I have two sets of bibliographic data. One contains records from PubMed, one from Scopus:
data_PubMed <- data.frame(
Authors = c("AB, CD.", "XX, XY.", "FG, HJ.", "KL, MN.", "OP, QR."),
Year = c(2020, 2019, 2018, 2017, 2016),
Title = c("Title 1", "Title 2", "Title 3", "Title 4", "Title 5"),
`Source title` = c("Journal A", "Journal B", "Journal C", "Journal D", "Journal E"),
DOI = c("DOI1", "DOI2", NA, "DOI4", NA),
Database = c("PubMed", "PubMed", "PubMed", "PubMed", "PubMed")
)
data_Scopus <- data.frame(
Authors = c("F.G.; H.J.", "K.L.; M.N.", "O.P.; Q.R.", "S.T.; U.V.", "C.D.; E.F."),
Year = c(2018, 2017, 2016, 2015, 2014),
Title = c("Title: 3.", "Title 4", "Title - 5.", "Title 6", "Title 7"),
`Source title` = c("Journal C", "Journal D", "Journal E", "Journal F", "Journal G"),
DOI = c(NA, "doi4", "dOi5", NA, NA),
Database = c("Scopus", "Scopus", "Scopus", "Scopus", "Scopus")
)
I want to create a combined data frame which only contains distinct records. In case of a duplicate, I want to retain the record from PubMed, discarding the one from Scopus.

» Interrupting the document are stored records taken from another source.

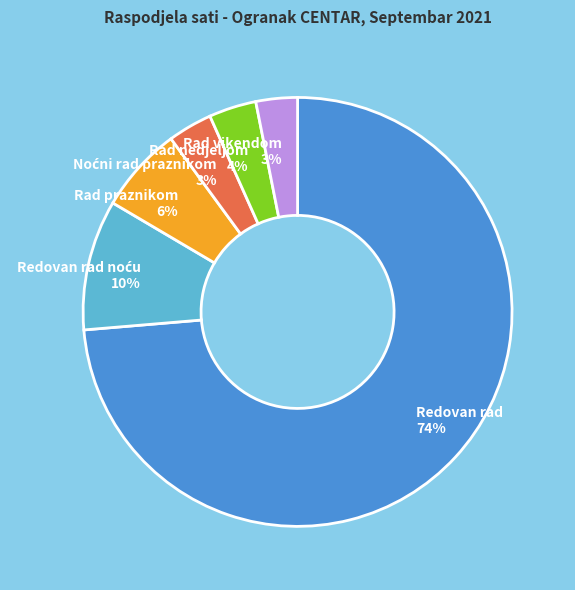

Count the number of slices in the pie.

6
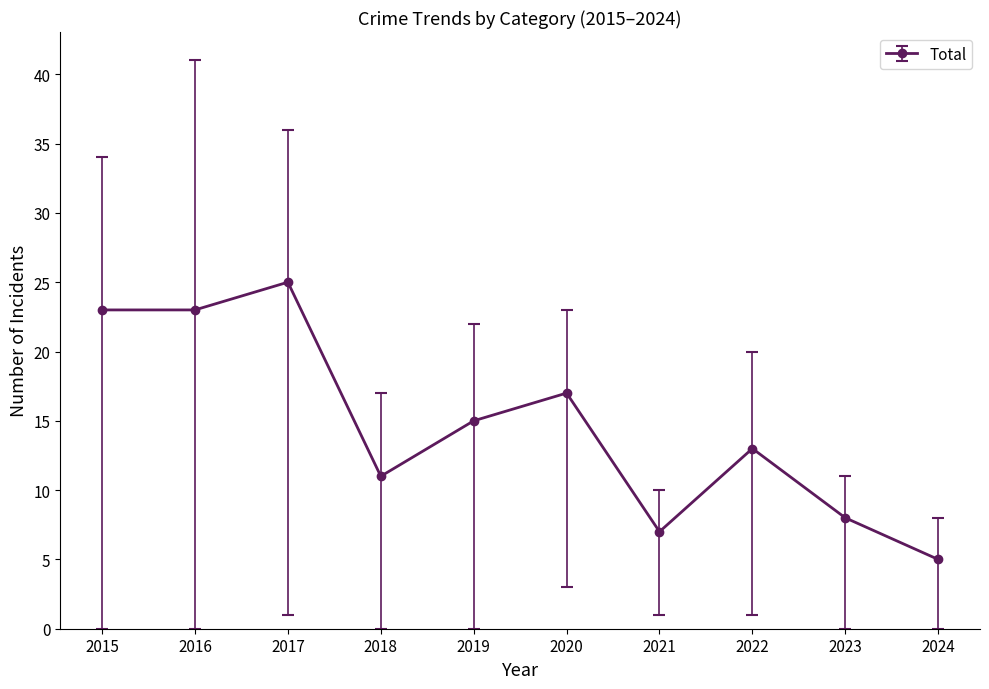

At which category does the data reach its first local peak?

2017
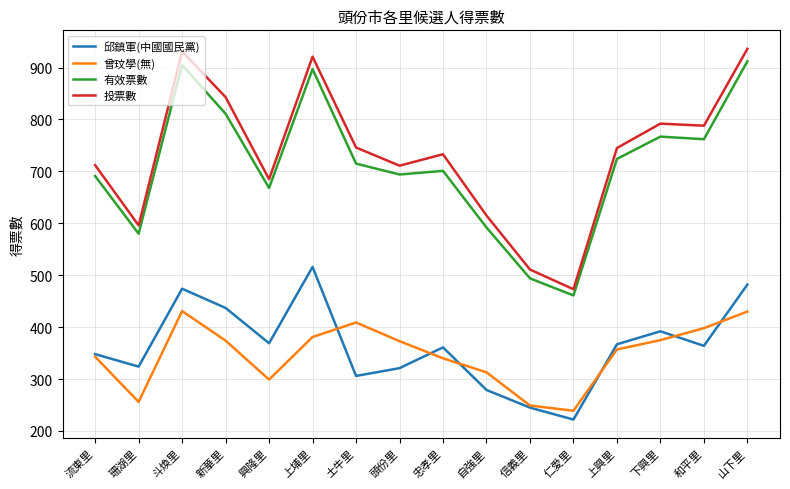

What is the maximum value for 邱鎮軍(中國國民黨)?

516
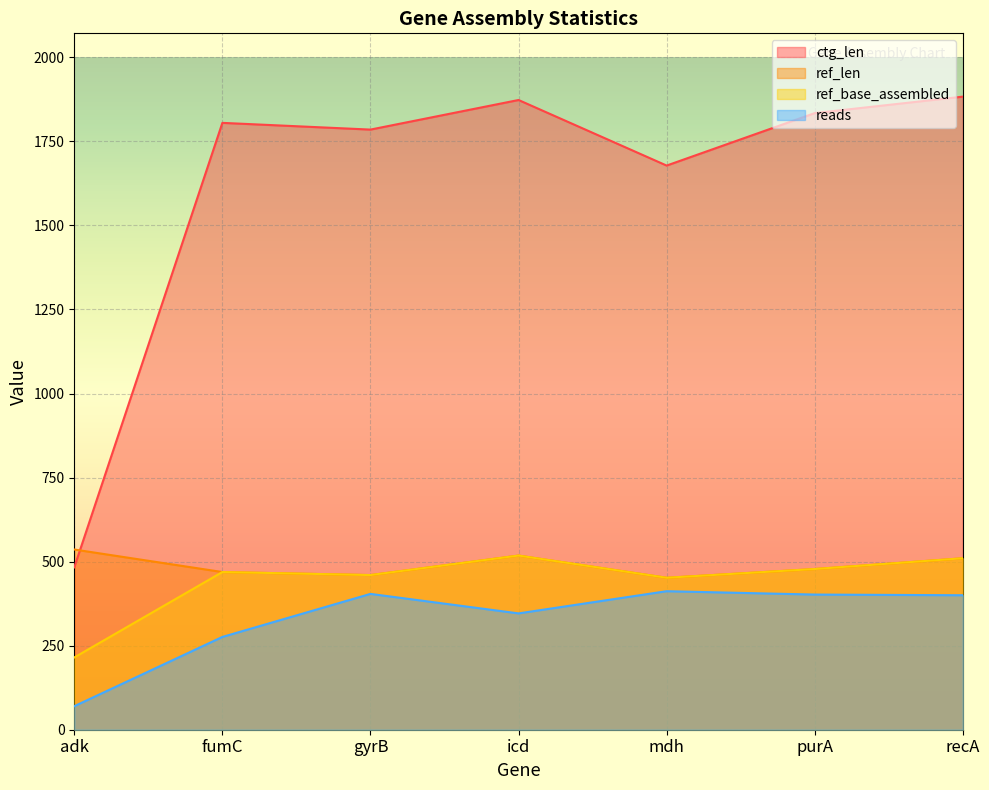

What are all the series names shown in the legend?

ctg_len, ref_len, ref_base_assembled, reads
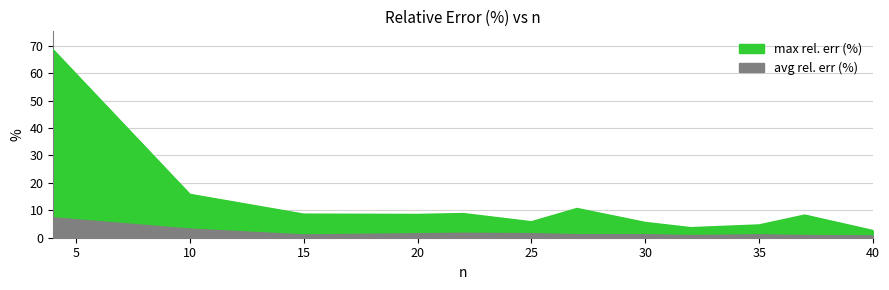

True or false: max rel. err (%) has a value of 14.8 at 27.

False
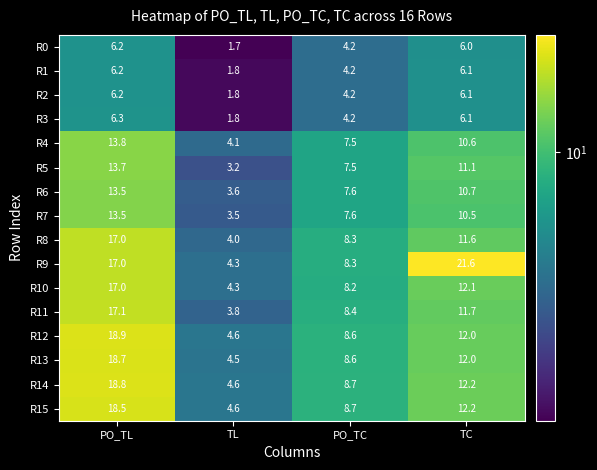

Which series has the largest range (max minus min)?

R9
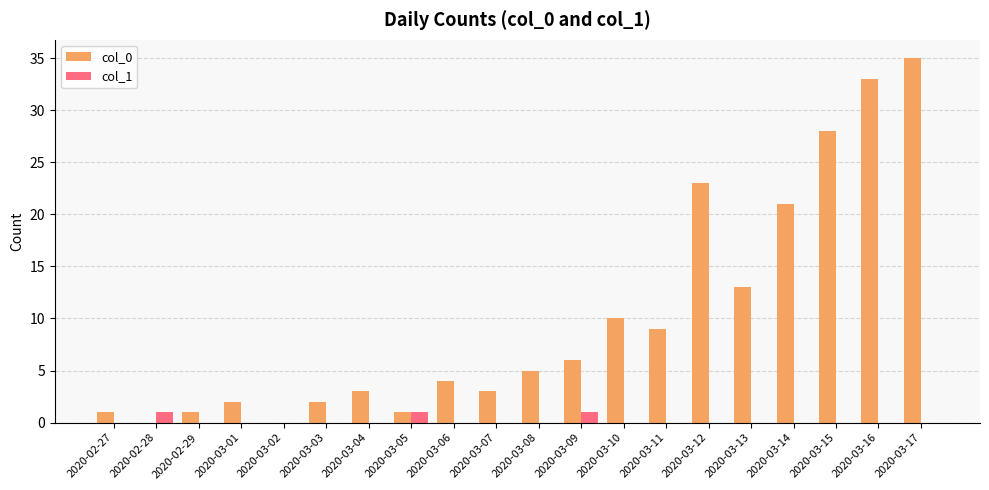

At which category is the sum across all series the highest?

2020-03-17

The tricky part is that actual duplicates don't necessarily appear as such due to differently applied conventions when it comes to spelling authors and titles. I tried to reflect these pitfalls in my example code.

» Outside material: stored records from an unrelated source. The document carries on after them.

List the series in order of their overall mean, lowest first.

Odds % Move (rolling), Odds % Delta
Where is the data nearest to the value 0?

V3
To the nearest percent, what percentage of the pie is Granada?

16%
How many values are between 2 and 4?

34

So the obvious first choice is to resort to the DOI. Sometimes the same DOI is written lowercase, sometimes uppercase, but this is easy to deal with, using tolower(DOI). So if all records had DOIs, that task would be simple. Just arrange by $Database to have "PubMed" first, then group_by(DOI) and apply a filter that keeps the PubMed record of each group (DOI):
data_Combined <- rbind(data_PubMed, data_Scopus) |>
mutate(DOI = tolower(DOI)) |>
arrange(Database) |>
group_by(DOI) |>
filter(Database == "PubMed" | (Database == "Scopus" & !any(Database == "PubMed"))) |>
ungroup()
> data_Combined
# A tibble: 6 × 6
Authors Year Title Source.title DOI Database
<chr> <dbl> <chr> <chr> <chr> <chr>
1 AB, CD. 2020 Title 1 Journal A doi1 PubMed
2 XX, XY. 2019 Title 2 Journal B doi2 PubMed
3 FG, HJ. 2018 Title 3 Journal C NA PubMed
4 KL, MN. 2017 Title 4 Journal D doi4 PubMed
5 OP, QR. 2016 Title 5 Journal E NA PubMed
6 O.P.; Q.R. 2016 Title - 5. Journal E doi5 Scopus
So with my inconsistent data, this approach is obviously wrong for a couple of reasons. "Title 6" and "Title 7" have been eliminated entirely and "Title 5" is actually a duplicate with slight differences that I would have liked to detect.
I know that there is the stringdist package that can identify "close enough" strings as matches, but I tried to implement this in my approach to no avail.